China lacks the credibility to lead the Financial Action Task Force – AEI – American Enterprise Institute: Freedom, Opportunity, Enterprise4th July 2019
China now holds the presidency of the Financial Action Task Force (FATF), the international anti-money laundering body created by the G7 in 1989. FATF has been instrumental in combatting terrorism financing and setting global anti-money laundering norms. With China at the helm, don’t get your hopes up for much progress on international money-laundering problems over the next year. Rather, we should focus on what we’re doing at home and plan for a future of greater cooperation with fellow rule of law democracies.
Authoritarian corruption is sometimes subtle — so slow and creeping that many don’t even notice it (see WTO). Sometimes it can be sudden, as was demonstrated last September when Meng Hongwei, the president of INTERPOL, an international policing body, disappeared on a trip to China. China held the presidency of INTERPOL until Meng “resigned” (read: disappeared) from the position, facing charges of “corruption” (read: not loyal enough to Chairman Xi). The Chinese Communist Party does not have a free press or an independent judiciary capable of conferring anything close to legitimacy in regard to the corruption charges. Furthermore, Meng’s wife says that she fears for her life, and she was recently granted political asylum in France. That should tell us all something.
I get it: nobody likes corruption. But it’s like humidity. It’s everywhere and in virtually everything, and it varies in matters of degree, location, and time. And like humidity, corruption can be mitigated in specific ways. Disappearing and jailing leaders of international institutions meant to confer legitimacy and stability is not the way to do it, especially if you don’t have the right domestic controls at home that people can use to decide things for themselves (like a free press, free speech, free and fair elections, independent judiciaries, the rule of law, and all that jazz).

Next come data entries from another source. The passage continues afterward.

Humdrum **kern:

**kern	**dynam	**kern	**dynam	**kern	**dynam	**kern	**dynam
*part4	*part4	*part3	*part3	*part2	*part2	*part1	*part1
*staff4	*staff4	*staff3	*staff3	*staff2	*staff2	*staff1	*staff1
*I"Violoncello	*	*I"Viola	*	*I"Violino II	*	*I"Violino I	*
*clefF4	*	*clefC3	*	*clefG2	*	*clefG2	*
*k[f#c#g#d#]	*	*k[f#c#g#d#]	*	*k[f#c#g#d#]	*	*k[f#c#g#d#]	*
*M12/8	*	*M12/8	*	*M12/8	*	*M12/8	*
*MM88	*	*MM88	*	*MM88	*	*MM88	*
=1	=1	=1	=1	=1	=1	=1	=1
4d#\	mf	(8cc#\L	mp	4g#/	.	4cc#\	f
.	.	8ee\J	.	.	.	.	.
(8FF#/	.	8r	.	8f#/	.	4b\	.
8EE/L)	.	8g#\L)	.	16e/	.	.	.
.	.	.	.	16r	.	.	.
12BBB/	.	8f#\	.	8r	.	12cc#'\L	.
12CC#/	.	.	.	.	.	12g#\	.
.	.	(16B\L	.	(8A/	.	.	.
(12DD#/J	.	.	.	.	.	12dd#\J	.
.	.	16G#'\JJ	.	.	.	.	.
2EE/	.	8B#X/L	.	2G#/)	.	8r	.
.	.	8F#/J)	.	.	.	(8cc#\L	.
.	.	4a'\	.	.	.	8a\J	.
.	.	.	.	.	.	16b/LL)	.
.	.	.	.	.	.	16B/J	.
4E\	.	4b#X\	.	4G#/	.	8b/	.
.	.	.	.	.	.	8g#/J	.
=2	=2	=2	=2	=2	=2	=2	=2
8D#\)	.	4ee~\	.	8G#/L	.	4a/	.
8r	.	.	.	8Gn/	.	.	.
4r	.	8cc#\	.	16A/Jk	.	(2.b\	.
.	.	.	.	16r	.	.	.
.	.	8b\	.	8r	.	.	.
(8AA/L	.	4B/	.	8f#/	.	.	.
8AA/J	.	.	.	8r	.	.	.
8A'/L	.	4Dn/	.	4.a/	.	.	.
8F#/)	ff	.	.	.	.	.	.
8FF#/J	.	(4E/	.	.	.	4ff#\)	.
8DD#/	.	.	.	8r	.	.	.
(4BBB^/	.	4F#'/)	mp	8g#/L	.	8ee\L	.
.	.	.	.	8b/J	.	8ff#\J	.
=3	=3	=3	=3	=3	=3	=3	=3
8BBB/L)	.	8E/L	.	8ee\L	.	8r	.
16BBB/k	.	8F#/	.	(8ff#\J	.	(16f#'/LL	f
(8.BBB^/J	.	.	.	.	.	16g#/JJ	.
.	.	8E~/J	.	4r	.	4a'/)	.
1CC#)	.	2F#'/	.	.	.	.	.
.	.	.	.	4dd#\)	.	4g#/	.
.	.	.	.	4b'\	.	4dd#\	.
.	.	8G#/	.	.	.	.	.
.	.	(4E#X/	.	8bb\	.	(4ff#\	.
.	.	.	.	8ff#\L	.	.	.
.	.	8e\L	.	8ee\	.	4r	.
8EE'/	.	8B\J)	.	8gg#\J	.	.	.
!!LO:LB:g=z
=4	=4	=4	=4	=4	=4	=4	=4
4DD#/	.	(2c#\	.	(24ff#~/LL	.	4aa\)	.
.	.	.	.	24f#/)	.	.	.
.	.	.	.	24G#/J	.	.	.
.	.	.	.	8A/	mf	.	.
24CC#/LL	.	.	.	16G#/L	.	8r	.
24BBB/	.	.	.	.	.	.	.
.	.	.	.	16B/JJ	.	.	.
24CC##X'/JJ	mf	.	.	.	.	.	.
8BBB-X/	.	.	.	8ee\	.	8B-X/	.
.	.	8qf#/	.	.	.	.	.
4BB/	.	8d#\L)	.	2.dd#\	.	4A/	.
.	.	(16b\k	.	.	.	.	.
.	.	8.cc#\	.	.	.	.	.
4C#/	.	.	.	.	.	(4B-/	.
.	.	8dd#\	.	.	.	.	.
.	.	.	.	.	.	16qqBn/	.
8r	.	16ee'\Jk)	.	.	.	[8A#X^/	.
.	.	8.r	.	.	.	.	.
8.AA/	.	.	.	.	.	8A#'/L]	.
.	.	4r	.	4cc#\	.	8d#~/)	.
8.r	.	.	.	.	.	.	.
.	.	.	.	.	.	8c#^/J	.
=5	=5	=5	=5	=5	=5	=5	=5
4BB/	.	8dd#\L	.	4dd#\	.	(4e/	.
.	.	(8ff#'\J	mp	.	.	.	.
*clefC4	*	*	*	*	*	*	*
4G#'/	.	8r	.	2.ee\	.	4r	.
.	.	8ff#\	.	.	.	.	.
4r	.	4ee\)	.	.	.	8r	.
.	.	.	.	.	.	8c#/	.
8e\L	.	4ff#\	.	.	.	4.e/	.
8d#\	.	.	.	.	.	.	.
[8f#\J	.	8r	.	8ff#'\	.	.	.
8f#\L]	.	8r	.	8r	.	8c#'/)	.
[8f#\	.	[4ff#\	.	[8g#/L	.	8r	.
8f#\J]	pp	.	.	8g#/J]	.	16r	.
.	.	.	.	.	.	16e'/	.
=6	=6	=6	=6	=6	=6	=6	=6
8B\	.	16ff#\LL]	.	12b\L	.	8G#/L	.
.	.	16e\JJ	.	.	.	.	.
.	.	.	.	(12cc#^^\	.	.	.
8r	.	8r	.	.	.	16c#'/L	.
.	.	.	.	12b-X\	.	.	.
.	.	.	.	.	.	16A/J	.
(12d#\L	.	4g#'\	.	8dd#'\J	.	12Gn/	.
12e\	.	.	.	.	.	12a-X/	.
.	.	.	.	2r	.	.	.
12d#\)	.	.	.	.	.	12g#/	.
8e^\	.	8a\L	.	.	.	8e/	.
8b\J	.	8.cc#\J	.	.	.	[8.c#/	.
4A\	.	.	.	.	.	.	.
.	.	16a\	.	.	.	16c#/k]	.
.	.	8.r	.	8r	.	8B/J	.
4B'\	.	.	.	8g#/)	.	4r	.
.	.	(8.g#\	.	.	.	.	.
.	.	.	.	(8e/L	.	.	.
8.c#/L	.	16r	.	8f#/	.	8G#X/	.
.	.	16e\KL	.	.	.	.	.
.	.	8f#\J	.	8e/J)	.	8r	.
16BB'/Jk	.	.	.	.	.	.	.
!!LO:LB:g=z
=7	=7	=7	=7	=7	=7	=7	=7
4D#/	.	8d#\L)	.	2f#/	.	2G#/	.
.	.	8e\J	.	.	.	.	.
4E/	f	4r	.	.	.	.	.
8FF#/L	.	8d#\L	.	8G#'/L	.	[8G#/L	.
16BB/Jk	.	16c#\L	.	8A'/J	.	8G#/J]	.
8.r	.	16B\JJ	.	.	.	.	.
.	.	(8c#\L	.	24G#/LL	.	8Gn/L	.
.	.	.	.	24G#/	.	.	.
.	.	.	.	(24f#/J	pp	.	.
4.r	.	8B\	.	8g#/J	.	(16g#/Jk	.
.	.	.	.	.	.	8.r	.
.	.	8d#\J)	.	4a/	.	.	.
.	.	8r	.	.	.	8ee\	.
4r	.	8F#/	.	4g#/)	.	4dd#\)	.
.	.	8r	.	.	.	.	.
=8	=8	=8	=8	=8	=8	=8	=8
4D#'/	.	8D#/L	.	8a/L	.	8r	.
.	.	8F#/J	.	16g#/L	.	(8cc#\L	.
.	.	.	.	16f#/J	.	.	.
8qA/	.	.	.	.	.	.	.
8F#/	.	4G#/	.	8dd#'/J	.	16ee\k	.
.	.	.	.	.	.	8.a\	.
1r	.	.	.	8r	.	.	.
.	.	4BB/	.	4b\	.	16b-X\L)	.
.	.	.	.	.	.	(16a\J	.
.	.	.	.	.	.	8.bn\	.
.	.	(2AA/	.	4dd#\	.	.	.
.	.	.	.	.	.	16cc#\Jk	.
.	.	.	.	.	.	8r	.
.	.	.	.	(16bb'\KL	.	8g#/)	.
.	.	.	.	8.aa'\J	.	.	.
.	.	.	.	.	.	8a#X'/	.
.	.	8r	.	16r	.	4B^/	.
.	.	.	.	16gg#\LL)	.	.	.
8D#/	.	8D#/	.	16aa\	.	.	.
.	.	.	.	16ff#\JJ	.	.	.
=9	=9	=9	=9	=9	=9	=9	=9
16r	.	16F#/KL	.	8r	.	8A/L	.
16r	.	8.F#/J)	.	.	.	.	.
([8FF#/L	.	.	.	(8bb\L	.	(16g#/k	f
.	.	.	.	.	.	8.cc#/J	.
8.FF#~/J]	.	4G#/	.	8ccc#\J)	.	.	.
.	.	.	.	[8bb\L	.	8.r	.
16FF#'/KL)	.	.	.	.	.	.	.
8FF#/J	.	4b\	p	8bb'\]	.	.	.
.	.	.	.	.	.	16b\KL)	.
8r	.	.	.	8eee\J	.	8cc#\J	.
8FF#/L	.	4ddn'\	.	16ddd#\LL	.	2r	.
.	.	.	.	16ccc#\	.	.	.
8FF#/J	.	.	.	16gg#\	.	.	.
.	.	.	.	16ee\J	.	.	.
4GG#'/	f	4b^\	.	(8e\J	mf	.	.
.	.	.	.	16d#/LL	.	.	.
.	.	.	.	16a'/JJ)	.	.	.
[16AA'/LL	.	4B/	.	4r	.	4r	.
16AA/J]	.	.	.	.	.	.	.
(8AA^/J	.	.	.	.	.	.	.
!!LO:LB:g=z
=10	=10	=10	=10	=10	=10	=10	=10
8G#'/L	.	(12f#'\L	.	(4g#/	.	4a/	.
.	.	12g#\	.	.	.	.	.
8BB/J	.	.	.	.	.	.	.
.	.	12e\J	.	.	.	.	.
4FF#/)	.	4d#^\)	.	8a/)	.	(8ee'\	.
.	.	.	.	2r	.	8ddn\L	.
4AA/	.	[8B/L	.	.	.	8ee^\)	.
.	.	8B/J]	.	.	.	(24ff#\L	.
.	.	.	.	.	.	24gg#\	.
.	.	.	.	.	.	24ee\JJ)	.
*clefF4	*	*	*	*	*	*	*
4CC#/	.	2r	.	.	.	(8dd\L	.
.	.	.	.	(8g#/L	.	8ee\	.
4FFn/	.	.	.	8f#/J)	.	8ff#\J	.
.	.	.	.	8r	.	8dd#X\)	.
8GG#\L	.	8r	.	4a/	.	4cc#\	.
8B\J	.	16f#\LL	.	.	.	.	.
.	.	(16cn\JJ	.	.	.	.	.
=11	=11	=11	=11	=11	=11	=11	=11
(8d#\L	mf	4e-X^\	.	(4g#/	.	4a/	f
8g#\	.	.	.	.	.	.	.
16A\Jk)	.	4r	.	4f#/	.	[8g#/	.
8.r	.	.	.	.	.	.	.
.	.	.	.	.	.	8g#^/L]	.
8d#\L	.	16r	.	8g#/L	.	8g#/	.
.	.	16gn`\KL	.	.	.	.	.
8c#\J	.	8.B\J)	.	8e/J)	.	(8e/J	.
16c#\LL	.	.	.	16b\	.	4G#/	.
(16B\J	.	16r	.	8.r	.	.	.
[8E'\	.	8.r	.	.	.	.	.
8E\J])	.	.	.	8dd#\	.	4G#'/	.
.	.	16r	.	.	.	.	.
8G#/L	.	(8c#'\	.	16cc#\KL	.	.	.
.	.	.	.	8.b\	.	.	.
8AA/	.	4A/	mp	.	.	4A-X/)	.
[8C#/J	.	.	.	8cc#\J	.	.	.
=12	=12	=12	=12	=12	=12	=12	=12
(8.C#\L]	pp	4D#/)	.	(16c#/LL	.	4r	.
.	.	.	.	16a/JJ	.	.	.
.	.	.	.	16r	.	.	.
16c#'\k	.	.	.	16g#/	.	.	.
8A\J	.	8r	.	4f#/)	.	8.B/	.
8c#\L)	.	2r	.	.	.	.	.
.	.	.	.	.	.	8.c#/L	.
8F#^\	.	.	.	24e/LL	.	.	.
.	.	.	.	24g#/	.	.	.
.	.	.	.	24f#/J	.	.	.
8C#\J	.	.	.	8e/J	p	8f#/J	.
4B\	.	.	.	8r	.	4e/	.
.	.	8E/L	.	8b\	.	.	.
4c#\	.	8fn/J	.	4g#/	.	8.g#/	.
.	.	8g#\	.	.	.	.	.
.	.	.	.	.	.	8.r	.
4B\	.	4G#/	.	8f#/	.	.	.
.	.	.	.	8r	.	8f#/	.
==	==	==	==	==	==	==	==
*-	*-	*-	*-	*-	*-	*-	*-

The Chinese system of government, like all dictatorships, is a form of what I term “authoritarian corruption.” Again, similar to humidity, when the levels are high, it’s pervasive and affects everything. Authoritarian governments, on average, permit higher levels of corruption than democracies, and it’s only gotten worse since the end of the Cold War. But no anticorruption campaign, arrest, or agency can fix the root cause: a monopoly on political power (i.e. dictatorship).
And this is why we should not expect much of any good to come out of the Chinese presidency of FATF. Under the US FATF presidency, Marshall Billingslea led the group in what will likely be a very long slog of identifying the risks and opportunities posed by virtual currencies. That’s likely to face an uphill battle, as China reportedly plans to eventually make its currency virtual (see Iran, Russia, Venezuela, and North Korea for more speculation on centralized crypto). I have suggested that FATF should begin systematically looking at trade-based money laundering (TBML). That’s highly unlikely under the Chinese presidency, as over 75% of seized counterfeit goods come from China.
You may say that the FATF presidency is largely symbolic, and you’d be correct. But symbolic gestures mean a lot these days, especially in places like Hong Kong (which, by the way, held the FATF presidency from 2001-2002 during which the organization expanded its mandate to combat terrorist financing after the 9/11 attacks). The bottom line: FATF shouldn’t be led by a member of the Communist Party. FATF was formed by the G7, a group created to address economic issues among developed, capitalist democracies. It should remain committed to that original goal.